Third of 11-year-olds in England’s poor areas now obese
According to the research, nearly one-third of children between the ages of 10 and 11 who live in the poorest districts of England are fat. The rate of 31 percent was lower than the epidemic peak of 34 percent a year earlier, but it was still more than twice as high as the 14 percent in the districts with the least poverty.
The results of this year’s National Child Measurement Programme show that England’s obesity rates continue to be alarmingly high, despite a small but noticeable improvement.
23 percent of children ages 10 to 11 were found to be obese, according to the findings of an annual program that evaluates the height and weight of children beginning in reception class and continuing through year 6.
This was a decrease from the previous year’s record of 26 percent, although it was still higher than the figure for 2019-20, which was 21 percent.
The prevalence of obesity among children aged four to five years old increased during the pandemic from 10 percent to 14 percent, although it has since returned to 10 percent. “The tiny decline, which is likely to be a consequence of children returning to school and having regular snack and mealtimes, demonstrates improvements are feasible,” said Katharine Jenner, director of the Obesity Health Alliance.
“However, unless political will is demonstrated at the highest levels of government, they will not decrease any further.”
Campaigners for healthier lifestyles have criticized the government for abandoning its intentions to put restrictions on the marketing and sale of unhealthy foods and beverages.
After a backlash from Conservative Members of Parliament, Boris Johnson abandoned his intentions to outlaw “buy one get one free” bargains for unhealthy foods and pushed out the 9 p.m. advertising cutoff time.
Ministers stated that the food industry required additional time to prepare, and there were concerns that the measures would place additional strain on families who are already struggling financially due to rising costs of living.

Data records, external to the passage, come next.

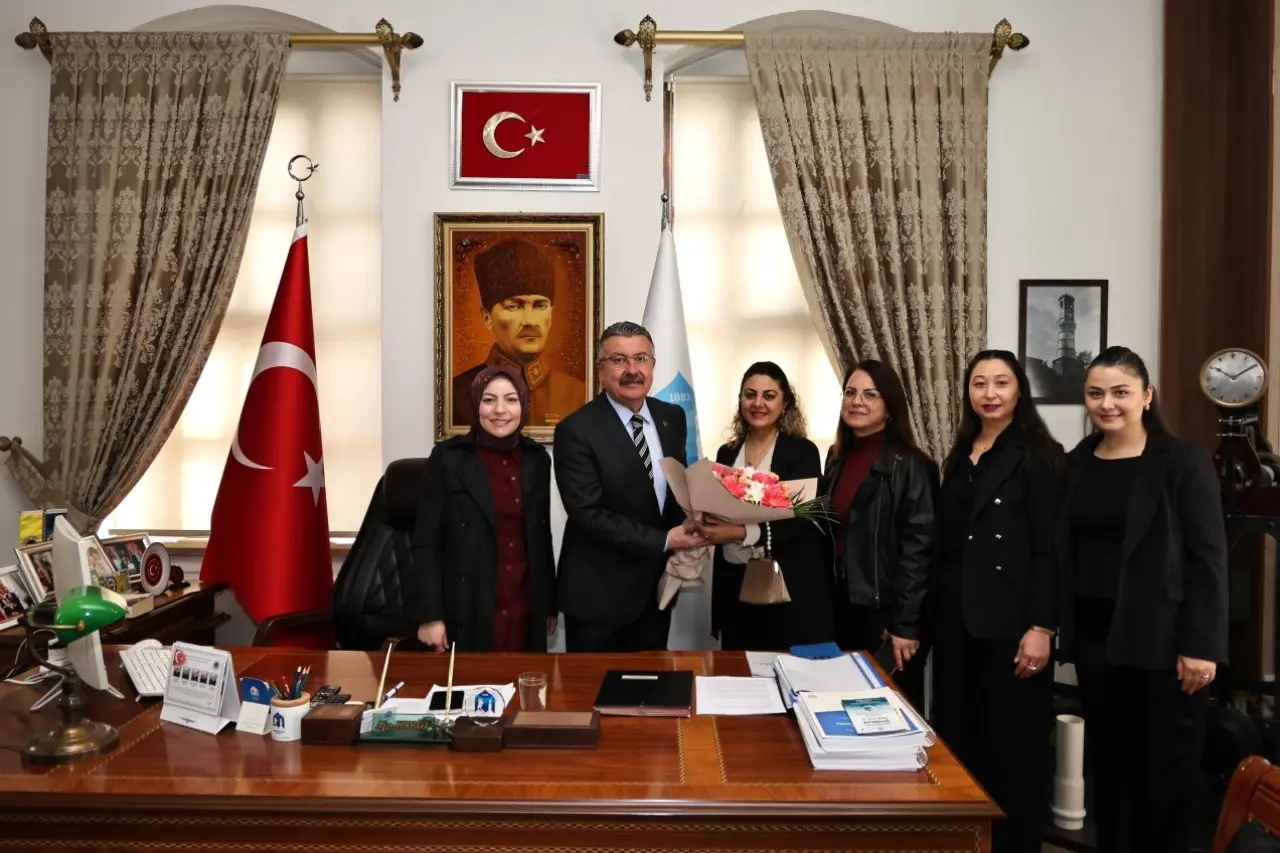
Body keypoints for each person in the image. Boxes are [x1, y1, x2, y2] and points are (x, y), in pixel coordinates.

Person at [1058, 346, 1227, 853]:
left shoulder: (1182, 461)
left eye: (1120, 392)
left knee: (1161, 782)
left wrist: (1201, 646)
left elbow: (1208, 559)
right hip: (1096, 643)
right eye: (1095, 393)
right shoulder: (1076, 463)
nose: (1106, 403)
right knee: (1110, 775)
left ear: (1147, 396)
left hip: (1162, 644)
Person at [932, 350, 1065, 853]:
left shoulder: (1039, 455)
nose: (989, 393)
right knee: (959, 743)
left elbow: (1050, 549)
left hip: (1013, 627)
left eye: (1001, 383)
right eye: (979, 383)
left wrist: (1042, 627)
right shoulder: (960, 453)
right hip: (955, 623)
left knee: (1014, 751)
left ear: (1019, 391)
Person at [554, 321, 702, 652]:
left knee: (653, 683)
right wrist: (665, 540)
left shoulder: (672, 418)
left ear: (653, 364)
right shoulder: (576, 430)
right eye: (619, 360)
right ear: (601, 368)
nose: (632, 370)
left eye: (641, 358)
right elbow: (587, 514)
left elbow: (675, 492)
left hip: (655, 593)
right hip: (598, 601)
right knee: (592, 685)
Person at [407, 365, 557, 652]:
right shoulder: (447, 458)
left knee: (523, 680)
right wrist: (430, 616)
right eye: (489, 400)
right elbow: (426, 542)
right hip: (468, 602)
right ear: (476, 404)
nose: (500, 410)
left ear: (524, 405)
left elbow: (541, 535)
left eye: (511, 399)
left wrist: (548, 603)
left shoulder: (537, 459)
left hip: (525, 602)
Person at [822, 359, 936, 710]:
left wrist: (905, 624)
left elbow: (919, 550)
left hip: (885, 614)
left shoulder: (913, 465)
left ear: (890, 406)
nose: (857, 401)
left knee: (887, 712)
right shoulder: (836, 459)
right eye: (850, 392)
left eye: (870, 394)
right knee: (842, 708)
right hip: (841, 606)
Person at [701, 362, 833, 650]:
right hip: (735, 585)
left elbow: (803, 520)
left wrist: (741, 532)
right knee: (739, 669)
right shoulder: (727, 452)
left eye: (769, 396)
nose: (757, 403)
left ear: (785, 404)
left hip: (786, 587)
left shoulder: (802, 451)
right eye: (750, 395)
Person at [451, 238, 587, 429]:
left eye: (540, 306)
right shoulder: (456, 396)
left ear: (551, 314)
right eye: (514, 307)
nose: (530, 321)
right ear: (487, 318)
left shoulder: (580, 396)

Ms. Jenner asserted, despite this, that the programs would “have a disproportionate advantage to individuals on low incomes.”
She went on to say that “Allowing everyone to live lives that are happier, freer, and more productive is vital to reducing the inequities that undermine our society” and that “Reducing childhood obesity is fundamental to confronting the inequalities that undermine our society.”
According to Tam Fry, the head of the National Obesity Forum, the government has “consistently failed to manage obesity, and this is felt most in impoverished regions.”
The findings “reaffirms the inherent link between obesity and poverty,” according to Helen Stewart of the Royal College of Paediatrics and Child Health.
She went on to say that “we now find ourselves in a scenario where our most vulnerable youngsters are now at a larger risk of chronic illnesses, mental health concerns, and even a shorter life span.” This is due to the fact that their likelihood of becoming obesity has increased by a factor of two.